▸ **Goal of the exercise**
Copy the records word for word from their first line up to and including the line that contains "lo posible para".

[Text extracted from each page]
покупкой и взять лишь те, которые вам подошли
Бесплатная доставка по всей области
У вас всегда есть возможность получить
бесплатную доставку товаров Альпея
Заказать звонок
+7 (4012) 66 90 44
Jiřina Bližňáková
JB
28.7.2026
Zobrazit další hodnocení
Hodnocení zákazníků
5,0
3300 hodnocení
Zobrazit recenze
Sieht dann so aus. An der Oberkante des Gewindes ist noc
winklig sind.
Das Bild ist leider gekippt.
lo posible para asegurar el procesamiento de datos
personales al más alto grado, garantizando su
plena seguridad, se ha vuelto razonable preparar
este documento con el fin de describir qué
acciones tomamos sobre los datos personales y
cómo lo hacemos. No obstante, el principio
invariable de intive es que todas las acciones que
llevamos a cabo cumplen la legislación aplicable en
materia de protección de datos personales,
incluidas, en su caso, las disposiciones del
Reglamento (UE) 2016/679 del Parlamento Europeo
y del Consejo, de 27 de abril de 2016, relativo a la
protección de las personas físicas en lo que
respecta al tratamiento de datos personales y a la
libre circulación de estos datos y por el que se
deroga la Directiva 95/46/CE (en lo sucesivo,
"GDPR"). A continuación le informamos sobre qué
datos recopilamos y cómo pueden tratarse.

▸ **Exercise solution**
покупкой и взять лишь те, которые вам подошли
Бесплатная доставка по всей области
У вас всегда есть возможность получить
бесплатную доставку товаров Альпея
Заказать звонок
+7 (4012) 66 90 44
Jiřina Bližňáková
JB
28.7.2026
Zobrazit další hodnocení
Hodnocení zákazníků
5,0
3300 hodnocení
Zobrazit recenze
Sieht dann so aus. An der Oberkante des Gewindes ist noc
winklig sind.
Das Bild ist leider gekippt.
lo posible para asegurar el procesamiento de datos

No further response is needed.